In contrast to the method of applying voltage shown in Figure 9, if the superposition voltage (Vfd+Vd) is applied to the fifth grid electrode (15) and the focus voltage (Vfs) is applied to the sixth grid electrode (16), electron beam spots may be formed in the shape of oblong with longer horizontal line.

Industrial Applicability As explained in the above, the electron gun for color CRT according to the present invention has penetrating holes in the shape of conventional key-hole at the sixth grid electrode (which is a divergent electrode), and penetrating holes in the shape of concave lens or oblong with longer vertical line, wherein the right side and left side are rounded toward the inner center, at the fifth grid electrode (which is a focusing electrode).

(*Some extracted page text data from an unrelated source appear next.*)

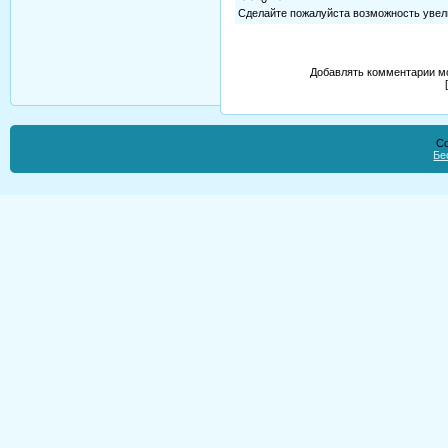
Сделайте пожалуйста возможность увели
Добавлять комментарии мо
Co
Бе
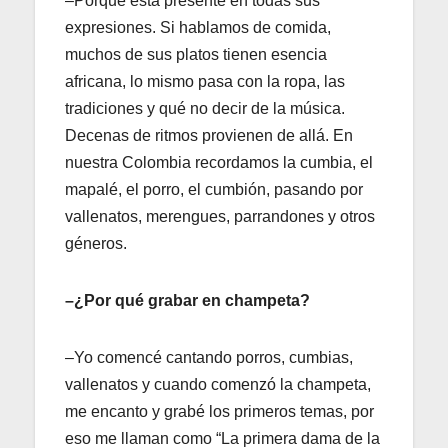
–Porque está presente en todas sus
expresiones. Si hablamos de comida,
muchos de sus platos tienen esencia
africana, lo mismo pasa con la ropa, las
tradiciones y qué no decir de la música.
Decenas de ritmos provienen de allá. En
nuestra Colombia recordamos la cumbia, el
mapalé, el porro, el cumbión, pasando por
vallenatos, merengues, parrandones y otros
géneros.
–¿Por qué grabar en champeta?
–Yo comencé cantando porros, cumbias,
vallenatos y cuando comenzó la champeta,
me encanto y grabé los primeros temas, por
eso me llaman como “La primera dama de la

Therefore, as the radius of the right rounded side and the left rounded side of the penetrating holes at the focusing electrode are shorter, the effect of the quadrupole lens is greater. As a result, uniform electron beam spots may be formed on the peripheral part and the central part of the screen and the resolution is improved as well.

The present invention is not limited to the attached drawings and detailed description of the present invention set forth above. Rather, it is apparent to the persons with ordinary knowledge in the relevant field that the present invention may be modified and changed in various manners within the extent not exceeding the essence of the present invention claimed in the following claims.